Editor: Are there areas of the firm's international tax practice that are particularly important at the moment?

Cohen:
The most important areas of the firm's tax practice at present are cross-border merger and acquisition planning, financial transactions including derivatives, tax structuring for international families with children resident in the United States and structuring the cross-border operations of U.S. companies doing business abroad and foreign corporations doing business in the United States.

The other important development in the tax field is a change in climate. At present a movement is underway in the tax practice area away from a series of very aggressive tax shelter products, which were widely promoted to major corporations during the late 1990s and up to early 2001. Many of those transactions are now under attack by the IRS and state tax authorities. The corporate scandals, the severely critical approach the commentators - and others - have taken with respect to certain non-accounting services by the accounting firms, and, of course, Sarbanes-Oxley have had a dramatic impact on this type of activity. Corporations are taking a far more conservative line today, as are the accounting firms which advise them. The specter of accounting firms under grand jury investigation is certainly having a sobering effect on the promotion of tax planning techniques that, just a few years ago, were considered quite acceptable.

Editor: Do you think that the pendulum will swing back in the other direction?

Cohen:
People's memories are always short, but I suspect that it will be a long time before the pendulum swings all the way back, if ever. Enron, WorldCom and the like have had an enormous impact on the public's awareness of what went on behind closed doors in corporate America. It is going to be some time before all of the grand jury investigations and trials that derive from the corporate scandals are concluded, and, indeed, fallout from the tax shelters may serve to keep this particular pot boiling for some time longer. By the time people are finally ready to forget about these things, legislation will have been enacted to make it difficult for the pendulum to swing back, or at least swing back all the way.
In the present climate, many clients wish to be above reproach. That is all very commendable, but it can be difficult to achieve. As the environment in which they do business becomes more complicated, and the rules governing their conduct more subject to codification, the issue of inadvertent mistakes arises. All of this translates, I think, to a proactive role for the tax practitioner, as opposed to the reactive role that so much of this work entailed in the past.

Editor: Where do you see the firm's tax practice in the future?

Cohen:
I think Coudert's tax practice will continue to grow. The 2004 edition of the International Tax Review Comprehensive Guide to the World's Leading Tax Firms, in an independent survey of practitioners and clients, lists Coudert's Tax Practice as one of the leading departments in New York. The quality of tax advice always is the best draw for business. In addition, the fact that the winds of change appear to be blowing in a conservative direction at present means that clients are seeking more, not less, in the way of tax advice.
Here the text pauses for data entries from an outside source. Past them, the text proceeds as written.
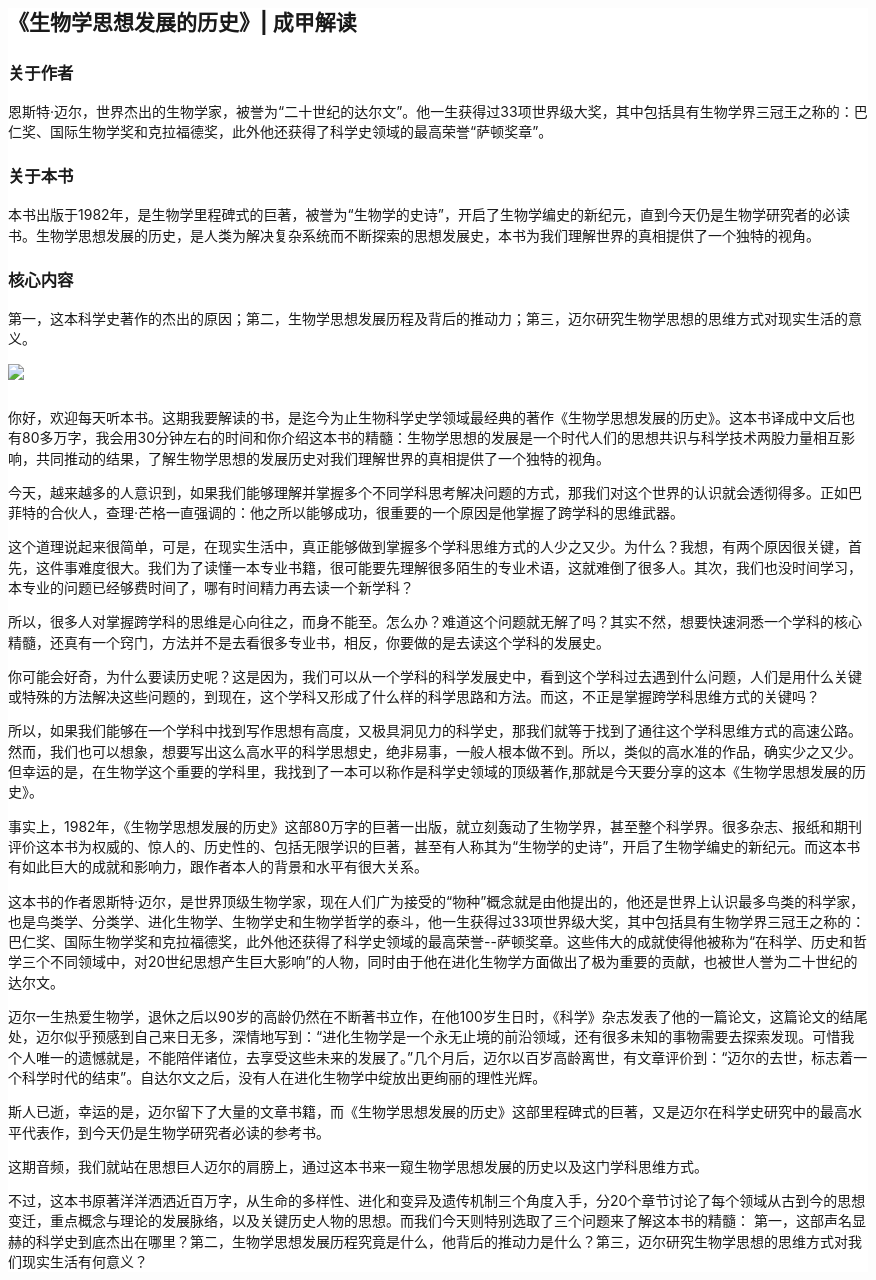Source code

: ## 《生物学思想发展的历史》| 成甲解读

### 关于作者

恩斯特·迈尔，世界杰出的生物学家，被誉为“二十世纪的达尔文”。他一生获得过33项世界级大奖，其中包括具有生物学界三冠王之称的：巴仁奖、国际生物学奖和克拉福德奖，此外他还获得了科学史领域的最高荣誉“萨顿奖章”。

### 关于本书

本书出版于1982年，是生物学里程碑式的巨著，被誉为“生物学的史诗”，开启了生物学编史的新纪元，直到今天仍是生物学研究者的必读书。生物学思想发展的历史，是人类为解决复杂系统而不断探索的思想发展史，本书为我们理解世界的真相提供了一个独特的视角。

### 核心内容

第一，这本科学史著作的杰出的原因；第二，生物学思想发展历程及背后的推动力；第三，迈尔研究生物学思想的思维方式对现实生活的意义。

<img  src="https://piccdn3.umiwi.com/img/201802/07/201802071409180220796794.jpg" width="0"/>

###  



你好，欢迎每天听本书。这期我要解读的书，是迄今为止生物科学史学领域最经典的著作《生物学思想发展的历史》。这本书译成中文后也有80多万字，我会用30分钟左右的时间和你介绍这本书的精髓：生物学思想的发展是一个时代人们的思想共识与科学技术两股力量相互影响，共同推动的结果，了解生物学思想的发展历史对我们理解世界的真相提供了一个独特的视角。

今天，越来越多的人意识到，如果我们能够理解并掌握多个不同学科思考解决问题的方式，那我们对这个世界的认识就会透彻得多。正如巴菲特的合伙人，查理·芒格一直强调的：他之所以能够成功，很重要的一个原因是他掌握了跨学科的思维武器。

这个道理说起来很简单，可是，在现实生活中，真正能够做到掌握多个学科思维方式的人少之又少。为什么？我想，有两个原因很关键，首先，这件事难度很大。我们为了读懂一本专业书籍，很可能要先理解很多陌生的专业术语，这就难倒了很多人。其次，我们也没时间学习，本专业的问题已经够费时间了，哪有时间精力再去读一个新学科？

所以，很多人对掌握跨学科的思维是心向往之，而身不能至。怎么办？难道这个问题就无解了吗？其实不然，想要快速洞悉一个学科的核心精髓，还真有一个窍门，方法并不是去看很多专业书，相反，你要做的是去读这个学科的发展史。

你可能会好奇，为什么要读历史呢？这是因为，我们可以从一个学科的科学发展史中，看到这个学科过去遇到什么问题，人们是用什么关键或特殊的方法解决这些问题的，到现在，这个学科又形成了什么样的科学思路和方法。而这，不正是掌握跨学科思维方式的关键吗？

所以，如果我们能够在一个学科中找到写作思想有高度，又极具洞见力的科学史，那我们就等于找到了通往这个学科思维方式的高速公路。然而，我们也可以想象，想要写出这么高水平的科学思想史，绝非易事，一般人根本做不到。所以，类似的高水准的作品，确实少之又少。但幸运的是，在生物学这个重要的学科里，我找到了一本可以称作是科学史领域的顶级著作,那就是今天要分享的这本《生物学思想发展的历史》。

事实上，1982年，《生物学思想发展的历史》这部80万字的巨著一出版，就立刻轰动了生物学界，甚至整个科学界。很多杂志、报纸和期刊评价这本书为权威的、惊人的、历史性的、包括无限学识的巨著，甚至有人称其为“生物学的史诗”，开启了生物学编史的新纪元。而这本书有如此巨大的成就和影响力，跟作者本人的背景和水平有很大关系。

这本书的作者恩斯特·迈尔，是世界顶级生物学家，现在人们广为接受的“物种”概念就是由他提出的，他还是世界上认识最多鸟类的科学家，也是鸟类学、分类学、进化生物学、生物学史和生物学哲学的泰斗，他一生获得过33项世界级大奖，其中包括具有生物学界三冠王之称的：巴仁奖、国际生物学奖和克拉福德奖，此外他还获得了科学史领域的最高荣誉--萨顿奖章。这些伟大的成就使得他被称为“在科学、历史和哲学三个不同领域中，对20世纪思想产生巨大影响”的人物，同时由于他在进化生物学方面做出了极为重要的贡献，也被世人誉为二十世纪的达尔文。

迈尔一生热爱生物学，退休之后以90岁的高龄仍然在不断著书立作，在他100岁生日时，《科学》杂志发表了他的一篇论文，这篇论文的结尾处，迈尔似乎预感到自己来日无多，深情地写到：“进化生物学是一个永无止境的前沿领域，还有很多未知的事物需要去探索发现。可惜我个人唯一的遗憾就是，不能陪伴诸位，去享受这些未来的发展了。”几个月后，迈尔以百岁高龄离世，有文章评价到：“迈尔的去世，标志着一个科学时代的结束”。自达尔文之后，没有人在进化生物学中绽放出更绚丽的理性光辉。

斯人已逝，幸运的是，迈尔留下了大量的文章书籍，而《生物学思想发展的历史》这部里程碑式的巨著，又是迈尔在科学史研究中的最高水平代表作，到今天仍是生物学研究者必读的参考书。

这期音频，我们就站在思想巨人迈尔的肩膀上，通过这本书来一窥生物学思想发展的历史以及这门学科思维方式。

不过，这本书原著洋洋洒洒近百万字，从生命的多样性、进化和变异及遗传机制三个角度入手，分20个章节讨论了每个领域从古到今的思想变迁，重点概念与理论的发展脉络，以及关键历史人物的思想。而我们今天则特别选取了三个问题来了解这本书的精髓： 第一，这部声名显赫的科学史到底杰出在哪里？第二，生物学思想发展历程究竟是什么，他背后的推动力是什么？第三，迈尔研究生物学思想的思维方式对我们现实生活有何意义？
Editor: What are the implications of globalization for the international tax practice of a firm such as Coudert?

Cohen:
In our New York tax group alone we have one partner and a number of associates who were born in an astonishing array of countries, and who have qualified overseas (in Israel, Brazil and Mexico) as well as in the U.S. Not only are these very talented young lawyers whose expertise is available to the Firm's clients, they are connected to jurisdictions in which those clients wish to do business. It is through globalization that they come to us, and to the Firm's clients, and their expertise and their connections are among the factors that permit both the Firm and its clients to move into new jurisdictions and new markets. Coudert Brothers today is both a contributor to the globalization of commerce and a recipient of many of that development's benefits. It is a very good place to be.